En outre, avant de jeter l’opprobre sur les pratiques turques en matière d’exportations, il serait bien de procéder à l’analyse de la balance commerciale qui montre qu’il y a un véritable problème de compétitivité. Avec les principaux partenaires commerciaux du Maroc, il y a un vrai déficit que les accords de libre-échange ont contribué à aggraver. Avec l’Union Européenne, par exemple, le déficit a atteint 67 milliards de dirhams en 2011, contre 47 milliards en 2007. Sur cette période, les exportations marocaines n’ont augmenté que de 12 milliards de dirhams pour atteindre 102 milliards de dirhams, contre une hausse de 32 milliards pour les importations. Et, il ne serait pas très à propos d’accuser les produits pétroliers. C’est un vrai problème de compétitivité industrielle, agricole ou de service. 

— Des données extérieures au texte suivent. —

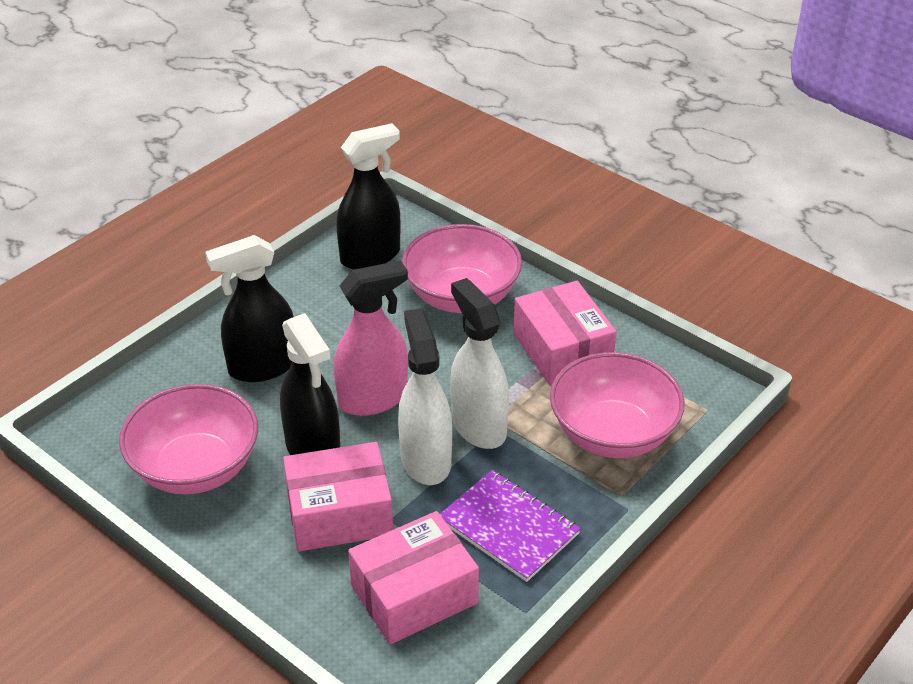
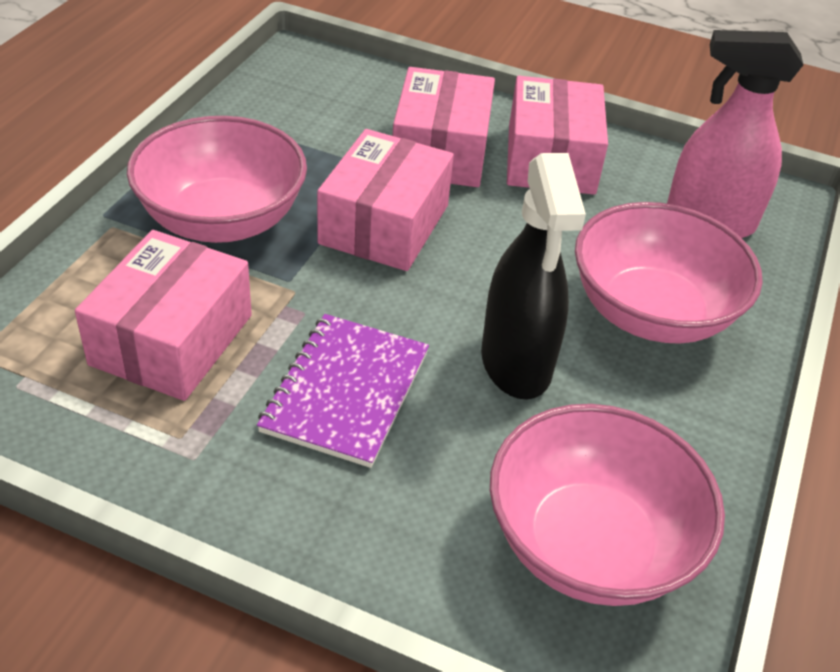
black spray bottle: [205,235,294,382] [280,313,340,455] [337,123,401,270] = 3 -> [481,153,586,399] = 1
pink box: [283,442,393,551] [348,511,479,645] [514,281,616,386] = 3 -> [75,230,252,401] [317,129,454,271] [392,67,495,187] [507,76,608,195] = 4
white spray bottle: [398,308,452,485] [450,278,509,449] = 2 -> none = 0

En se penchant sur les relations commerciales avec les Etats-Unis également, le constat est pire, puisque le déficit est de 21 milliards, soit un taux de couverture de 27% seulement. En somme, l’entreprise marocaine n’a pas de véritable problème avec ses partenaires, mais c’est avec sa propre compétitivité qu’elle devrait se réconcilier. Des mesures profondes sont nécessaires.